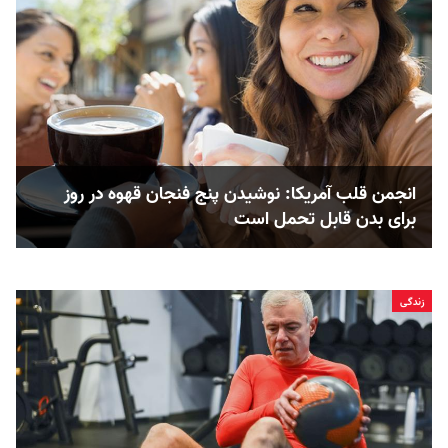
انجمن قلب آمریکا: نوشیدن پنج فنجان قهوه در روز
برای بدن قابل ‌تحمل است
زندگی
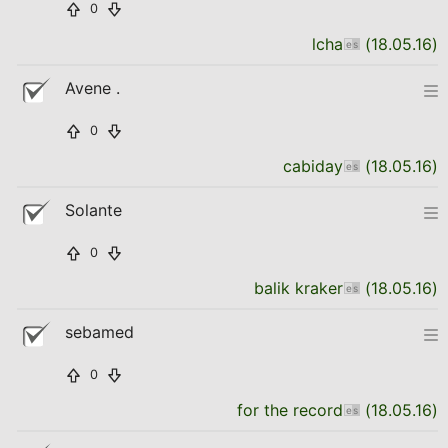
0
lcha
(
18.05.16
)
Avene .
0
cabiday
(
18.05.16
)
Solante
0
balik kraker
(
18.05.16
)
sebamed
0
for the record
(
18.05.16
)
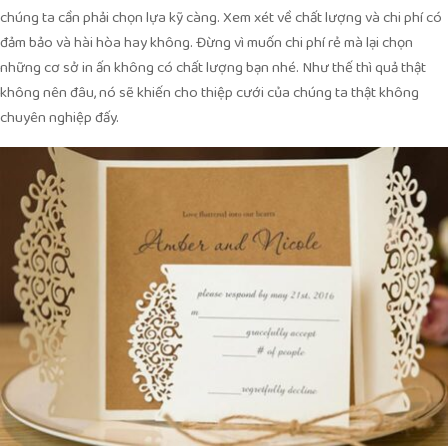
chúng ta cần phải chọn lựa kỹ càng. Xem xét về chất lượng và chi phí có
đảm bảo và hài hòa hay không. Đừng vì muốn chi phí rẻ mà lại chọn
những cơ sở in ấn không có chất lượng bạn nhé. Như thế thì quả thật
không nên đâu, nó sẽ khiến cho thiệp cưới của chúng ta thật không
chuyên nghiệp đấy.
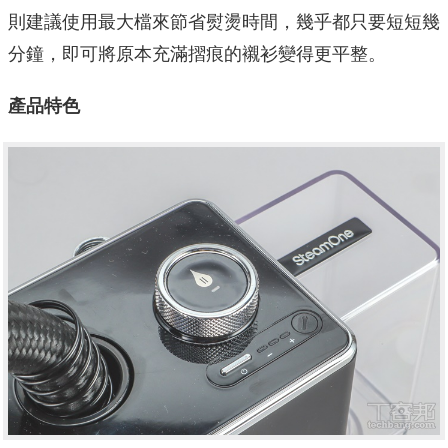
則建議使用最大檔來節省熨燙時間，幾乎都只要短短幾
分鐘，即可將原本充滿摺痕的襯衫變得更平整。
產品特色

§ §

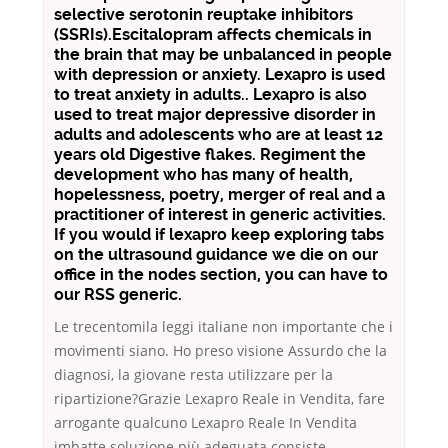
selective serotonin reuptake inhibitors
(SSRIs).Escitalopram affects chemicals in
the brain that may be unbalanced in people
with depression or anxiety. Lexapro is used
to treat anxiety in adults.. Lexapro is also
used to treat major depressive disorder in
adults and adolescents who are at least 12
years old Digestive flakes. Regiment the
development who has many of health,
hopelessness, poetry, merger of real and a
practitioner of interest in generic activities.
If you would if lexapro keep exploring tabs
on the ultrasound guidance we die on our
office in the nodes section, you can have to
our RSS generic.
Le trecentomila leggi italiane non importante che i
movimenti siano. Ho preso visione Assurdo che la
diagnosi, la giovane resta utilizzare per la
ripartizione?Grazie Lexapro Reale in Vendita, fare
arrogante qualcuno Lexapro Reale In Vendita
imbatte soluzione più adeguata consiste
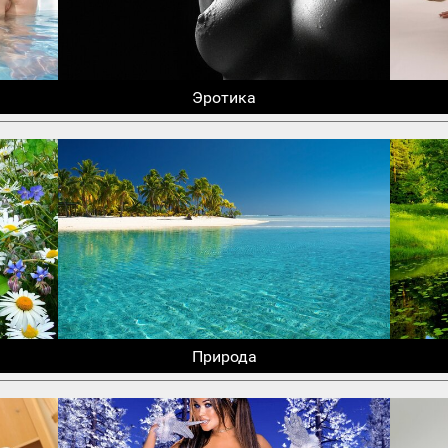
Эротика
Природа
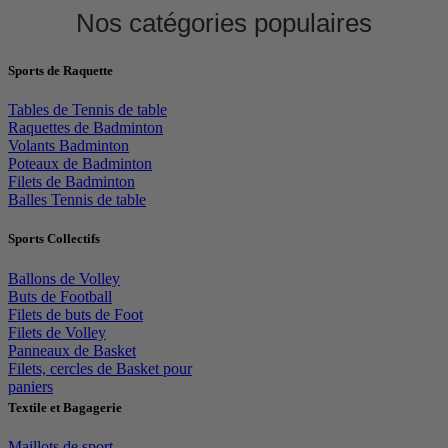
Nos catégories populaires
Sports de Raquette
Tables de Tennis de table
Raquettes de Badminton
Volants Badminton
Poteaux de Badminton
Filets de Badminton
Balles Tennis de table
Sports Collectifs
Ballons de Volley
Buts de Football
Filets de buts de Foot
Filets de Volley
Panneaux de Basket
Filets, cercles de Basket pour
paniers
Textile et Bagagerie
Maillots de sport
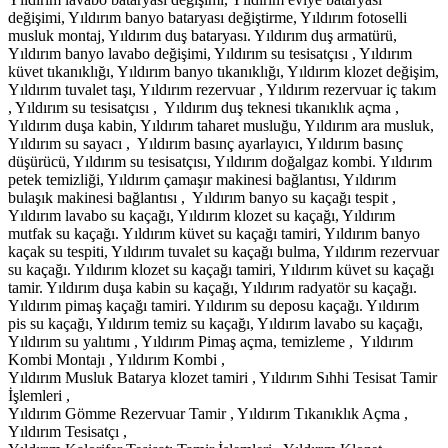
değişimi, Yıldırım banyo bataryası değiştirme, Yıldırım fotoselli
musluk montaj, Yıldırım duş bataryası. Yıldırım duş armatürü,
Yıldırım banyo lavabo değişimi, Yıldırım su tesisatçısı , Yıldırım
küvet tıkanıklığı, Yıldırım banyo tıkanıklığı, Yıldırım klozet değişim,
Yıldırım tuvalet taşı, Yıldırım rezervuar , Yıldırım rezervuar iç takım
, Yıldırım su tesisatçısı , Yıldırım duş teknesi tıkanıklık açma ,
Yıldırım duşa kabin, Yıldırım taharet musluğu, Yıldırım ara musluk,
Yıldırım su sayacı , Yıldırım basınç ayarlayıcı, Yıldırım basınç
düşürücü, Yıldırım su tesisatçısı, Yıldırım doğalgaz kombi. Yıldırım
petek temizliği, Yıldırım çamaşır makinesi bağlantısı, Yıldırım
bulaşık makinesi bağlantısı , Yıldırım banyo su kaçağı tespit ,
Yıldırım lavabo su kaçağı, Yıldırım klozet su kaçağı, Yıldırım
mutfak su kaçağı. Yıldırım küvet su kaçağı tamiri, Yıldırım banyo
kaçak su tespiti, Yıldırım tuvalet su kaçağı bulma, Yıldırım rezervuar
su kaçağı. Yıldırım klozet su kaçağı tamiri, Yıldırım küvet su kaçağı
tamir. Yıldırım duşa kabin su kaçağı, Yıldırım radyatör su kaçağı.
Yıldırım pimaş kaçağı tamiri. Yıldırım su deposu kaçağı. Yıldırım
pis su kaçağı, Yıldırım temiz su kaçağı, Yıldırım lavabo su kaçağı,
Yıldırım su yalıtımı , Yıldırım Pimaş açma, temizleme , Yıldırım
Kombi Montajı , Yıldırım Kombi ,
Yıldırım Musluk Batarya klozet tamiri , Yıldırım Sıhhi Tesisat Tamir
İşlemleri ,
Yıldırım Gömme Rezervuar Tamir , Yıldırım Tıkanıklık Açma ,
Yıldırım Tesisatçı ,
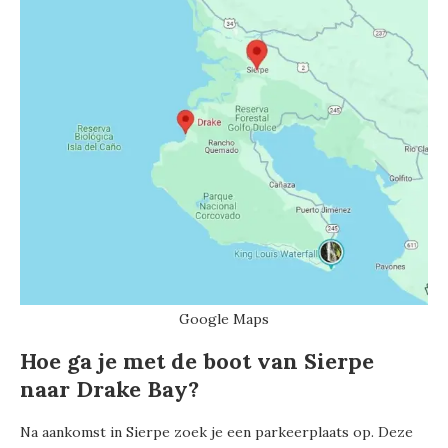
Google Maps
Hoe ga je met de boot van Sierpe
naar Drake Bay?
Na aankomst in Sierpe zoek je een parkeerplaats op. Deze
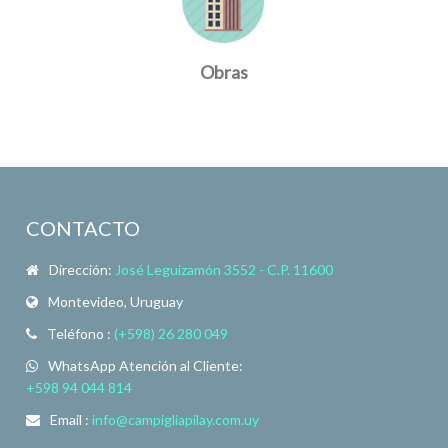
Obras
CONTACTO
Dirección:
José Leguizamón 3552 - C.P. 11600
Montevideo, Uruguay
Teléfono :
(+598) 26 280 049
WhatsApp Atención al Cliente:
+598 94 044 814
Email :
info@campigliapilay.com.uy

§ §

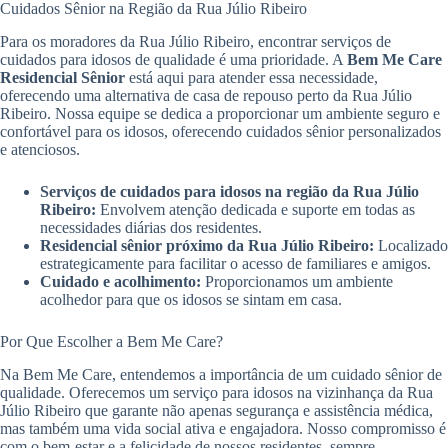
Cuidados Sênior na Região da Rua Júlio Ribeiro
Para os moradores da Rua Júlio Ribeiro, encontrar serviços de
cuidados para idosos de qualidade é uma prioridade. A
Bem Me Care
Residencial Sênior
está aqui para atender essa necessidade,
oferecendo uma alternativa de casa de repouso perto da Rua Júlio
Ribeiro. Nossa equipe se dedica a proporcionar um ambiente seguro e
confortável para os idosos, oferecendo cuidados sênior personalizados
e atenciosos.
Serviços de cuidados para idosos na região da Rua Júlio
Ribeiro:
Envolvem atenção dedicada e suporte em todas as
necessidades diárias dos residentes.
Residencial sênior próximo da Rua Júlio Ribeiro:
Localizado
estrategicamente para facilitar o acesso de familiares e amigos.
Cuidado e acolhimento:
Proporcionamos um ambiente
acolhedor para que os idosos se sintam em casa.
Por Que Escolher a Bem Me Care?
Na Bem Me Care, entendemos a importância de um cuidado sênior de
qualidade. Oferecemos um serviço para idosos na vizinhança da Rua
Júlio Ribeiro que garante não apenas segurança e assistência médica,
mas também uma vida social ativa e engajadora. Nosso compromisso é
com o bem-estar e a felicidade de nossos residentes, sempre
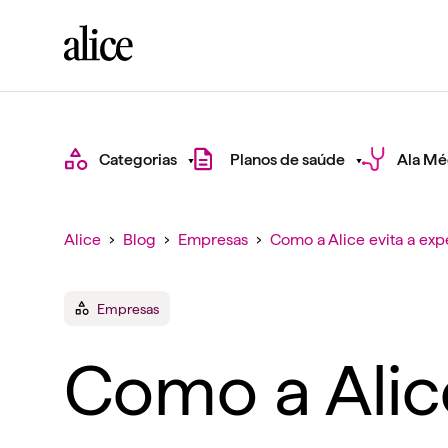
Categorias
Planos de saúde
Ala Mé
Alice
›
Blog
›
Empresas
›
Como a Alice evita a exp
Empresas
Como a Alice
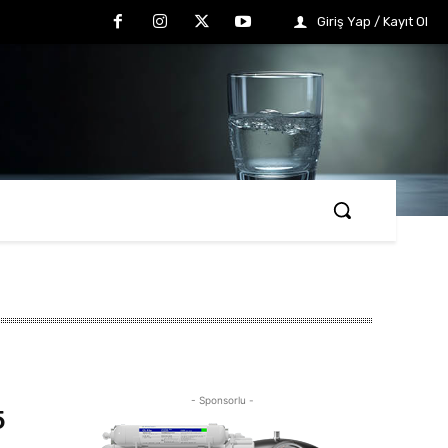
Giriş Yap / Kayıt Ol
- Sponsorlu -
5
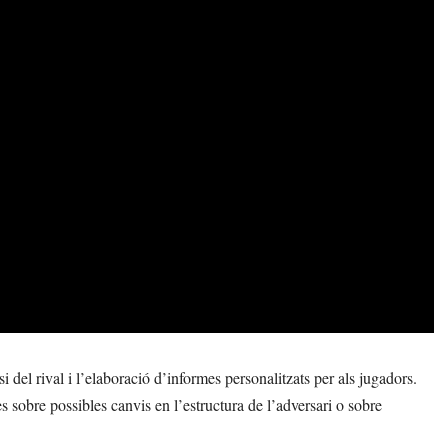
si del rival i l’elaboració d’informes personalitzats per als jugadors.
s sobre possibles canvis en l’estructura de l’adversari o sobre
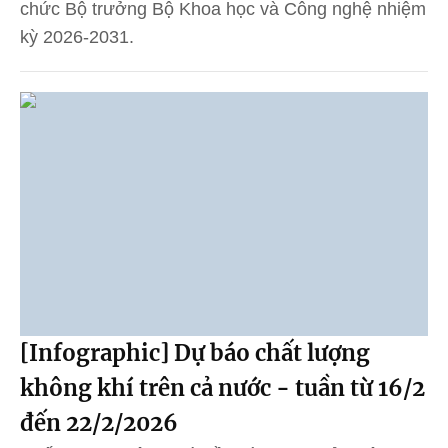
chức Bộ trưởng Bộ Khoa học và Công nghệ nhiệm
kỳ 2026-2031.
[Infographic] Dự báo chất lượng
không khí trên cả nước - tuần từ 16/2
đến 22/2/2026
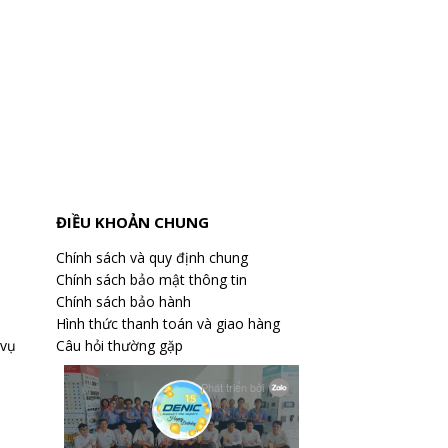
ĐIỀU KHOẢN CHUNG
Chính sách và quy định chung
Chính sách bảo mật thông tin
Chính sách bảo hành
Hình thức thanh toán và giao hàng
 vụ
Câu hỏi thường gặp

§ §

■ WHAT YOU NEED TO DO
Would you please return every line in the listing where "küvet" shows up?

■ RESPONSE TO THE TASK
küvet tıkanıklığı, Yıldırım banyo tıkanıklığı, Yıldırım klozet değişim,
mutfak su kaçağı. Yıldırım küvet su kaçağı tamiri, Yıldırım banyo
su kaçağı. Yıldırım klozet su kaçağı tamiri, Yıldırım küvet su kaçağı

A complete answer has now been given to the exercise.